Total deposits increased $562,186,000 or over 29 percent, from $1,912,394,000 at December 31, 2019, to $2,474,580,000 at December 31, 2020. Deposit growth was led by substantial increases in noninterest-bearing balances and money market deposits, primarily due to both new and expanded cash management and commercial deposit account relationships, including those from new customer relationships and deposits established as a result of Mid Penn’s PPP loan activities.

Short-Term Borrowings

Short-term borrowings of $125,617,000 at December 31, 2020 consisted entirely of Mid Penn’s utilization of the Federal Reserve’s PPPLF. The PPPLF allows banks to pledge PPP loans as collateral to borrow funds for up to a term of five years (to match the term of the respective PPP loans) at an interest rate of 0.35 percent.  Mid Penn had no short-term borrowings as of December 31, 2019.

Long-Term Debt

Long-term debt increased from $32,903,000 at December 31, 2019 to $75,115,000 at December 31, 2020. During the second quarter of 2020, Mid Penn executed a new Federal Home Loan Bank (“FHLB”) two-year term lower-cost borrowing of $70,000,000 to fund anticipated core loan growth.
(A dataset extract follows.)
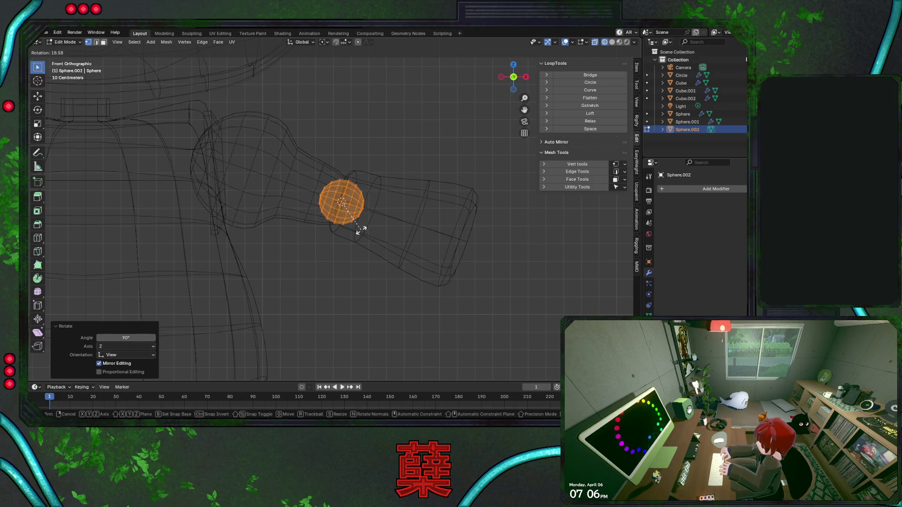
pyautogui.click(360, 231)
pyautogui.scroll(2, 361, 230)
pyautogui.press('s')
This increase was partially offset by the prepayment of $27,500,000 of higher-cost long-term FHLB borrowings. Mid Penn recognized $165,000 of FHLB prepayment penalties, which were recorded within other noninterest expenses on the Consolidated Statements of Income.   Mid Penn recognized $93,000 of FHLB prepayment penalties during the year ended December 31, 2019 attributable to the prepayment of $20,000,000 of higher-cost FHLB borrowings.

Subordinated Debt

Subordinated debt outstanding increased $17,510,000 or 65 percent, from $27,070,000 at December 31, 2019 to $44,580,000 at December 31, 2020. The year-over-year increase reflects the net impact of three subordinated debt transactions:

  • In March 2020, Mid Penn issued an aggregate of $15,000,000 of Subordinated Debt Notes due March 2030 (the “March 2030 Notes”) to accredited investors.  The March 2030 Notes bear interest at a rate of 4 percent per year for the first five years and then float at the Wall Street Journal’s Prime Rate, and are intended to be treated as Tier 2 capital for regulatory capital purposes.
  • In December 2020, Mid Penn issued an aggregate of $12,150,000 of Subordinated Debt Notes due December 2030 (the “December 2030 Notes”) to accredited investors.  The December 2030 Notes bear interest at a rate of 4.5 percent per year for the first five years and then float at the Wall Street Journal’s Prime Rate, and are intended to be treated as Tier 2 capital for regulatory capital purposes.
  • Also, during the fourth quarter of 2020, Mid Penn redeemed $9,500,000 in subordinated debt assumed in 2018 in conjunction with Mid Penn’s acquisition of First Priority Bank. The First Priority subordinated debt paid a high fixed rate of interest of 7 percent, and was redeemed promptly following the expiration of the noncallable period. Mid Penn recognized prepayment fees of $143,000 related to the early redemption, which are included in other noninterest expenses.

Capital

Shareholders’ equity increased by $17,814,000 or 7 percent from $237,874,000 as of December 31, 2019 to $255,688,000 as of December 31, 2020. The increase in shareholders’ equity primarily reflects the growth in retained earnings through year-to-date net income, net of dividends paid. Some of the increase was offset by the initiation of Mid Penn’s treasury stock repurchase program, which reflected total common stock buybacks of $1,795,000 as of December 31, 2020. A total of 92,652 common shares were repurchased at a discount to tangible book value per share, with an average cost of $19.37 per share. Regulatory capital ratios for both Mid Penn and its banking subsidiary exceeded regulatory “well-capitalized” levels at both December 31, 2020 and December 31, 2019.

ASSET QUALITY and COVID-19 IMPACT

The allowance for loan and lease losses as a percentage of total loans was 0.56% at December 31, 2020, compared to 0.54% at December 31, 2019, and 0.52% at December 31, 2018. Excluding PPP loans, which are guaranteed by the SBA and have no associated allowance, the allowance for loan and lease losses as a percentage of core loans was 0.67% as of December 31, 2020. Loan loss reserves as a percentage of nonperforming loans were 84% at December 31, 2020, compared to 79% at December 31, 2019, and 75% at December 31, 2018.   Mid Penn had net loan charge-offs of $333,000 and $272,000 for the years ended December 31, 2020 and 2019, respectively.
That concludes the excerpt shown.